_Sağlanan metin:_
· · ·

Türkiye Cumhuriyet Merkez Bankası'nın (TCMB) 12 Aralık 2019 tarihli Para Politikası (PPK) toplantı özeti yayımlandı. Merkez Bankası toplantı özetinde 'Enflasyonu Etkileyen Unsurlar, Para Politikası ve Riskler başlıkları altında ekonomik konjonktüre dair önemli mesajlar verildi.
PPK Toplantı özet metni şöyle:
1. Tüketici fiyatları Kasım ayında yüzde 0,38 oranında artmış, yıllık enflasyon 2,01 puan yükselerek yüzde 10,56 olmuştur. Yıllık enflasyondaki yükselişte büyük ölçüde bir önceki yılın aynı döneminde geçici vergi indirimlerine bağlı olarak temel mal grubunda kaydedilen baz etkisi belirleyici olmuştur. Bu dönemde alt gruplar itibarıyla yıllık enflasyon temel mal, gıda ve enerji gruplarında artmış, hizmet grubunda ise görece yatay seyretmiştir. Baz etkisiyle çekirdek göstergelerin yıllık enflasyonu yükselse de, Türk lirasındaki istikrarlı seyir, enflasyon beklentilerindeki iyileşme, iç talep koşulları ve üretici fiyatlarındaki gelişmelere bağlı olarak B ve C göstergelerinin eğilimindeki ılımlı seyir korunmuştur.

· · ·

_Verilen malzeme:_
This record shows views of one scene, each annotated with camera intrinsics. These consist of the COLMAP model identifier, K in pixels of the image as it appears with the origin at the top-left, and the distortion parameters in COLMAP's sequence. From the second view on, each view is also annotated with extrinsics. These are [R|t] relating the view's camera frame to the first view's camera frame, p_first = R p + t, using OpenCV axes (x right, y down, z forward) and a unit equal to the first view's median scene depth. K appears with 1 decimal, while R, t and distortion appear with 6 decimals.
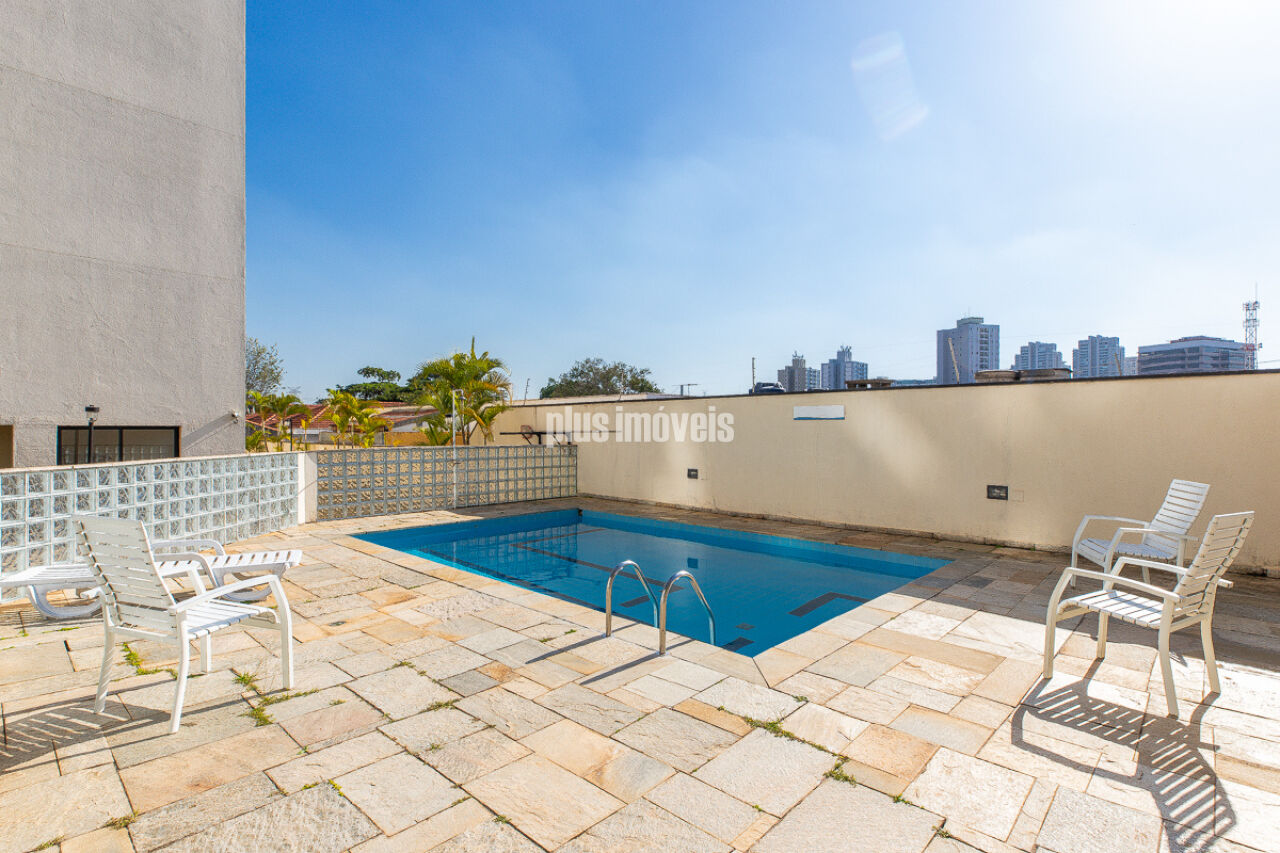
lens RADIAL K [[605.3, 0, 639.8], [0, 605.3, 438.6], [0, 0, 1]] dist [0.008387, 0.000414]
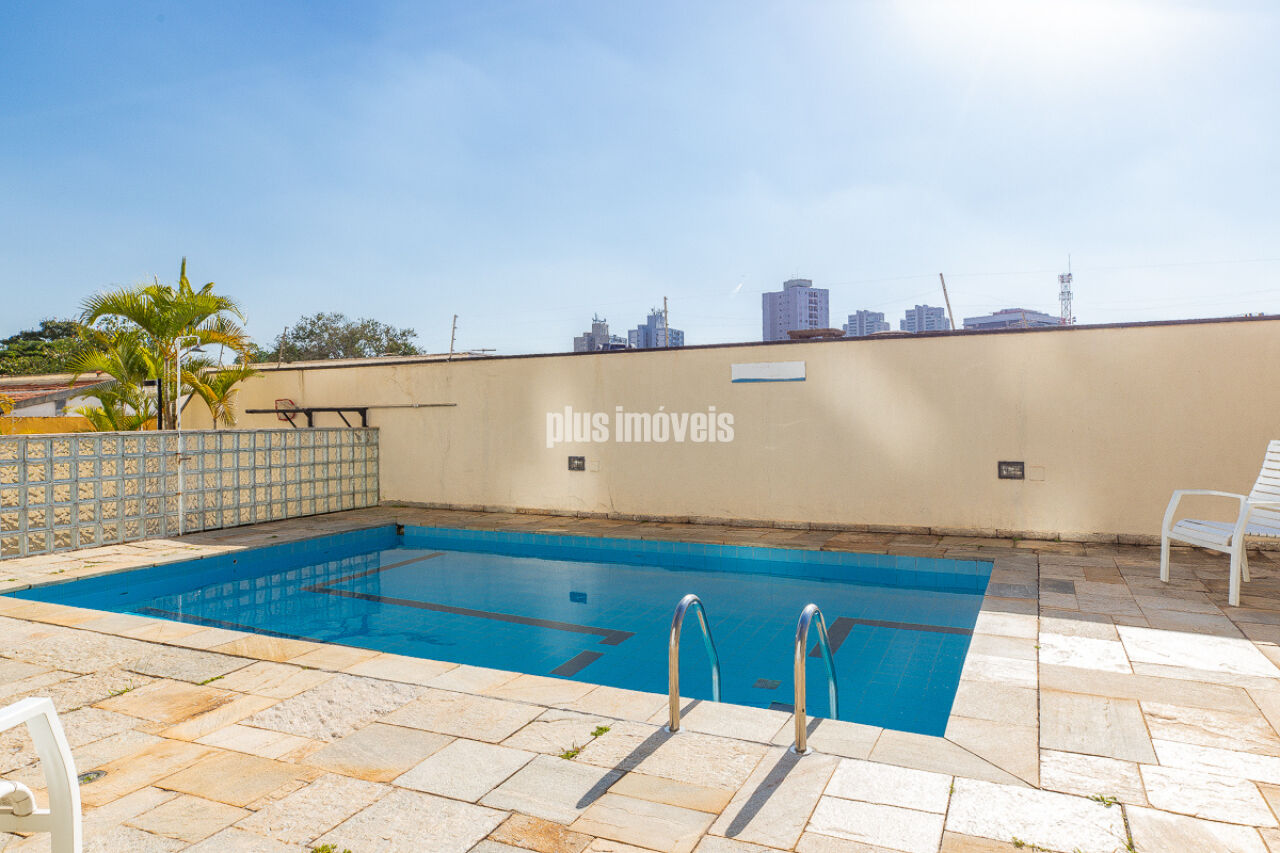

· · ·

PPK toplantı özetiyle ilgili metindeki şu cümleyi İngilizceye çevirin: "Tüketici fiyatları Kasım ayında yüzde 0,38 oranında artmış, yıllık enflasyon 2,01 puan yükselerek yüzde 10,56 olmuştur."

Consumer prices rose by 0.38 percent in November, and annual inflation increased by 2.01 points to 10.56 percent.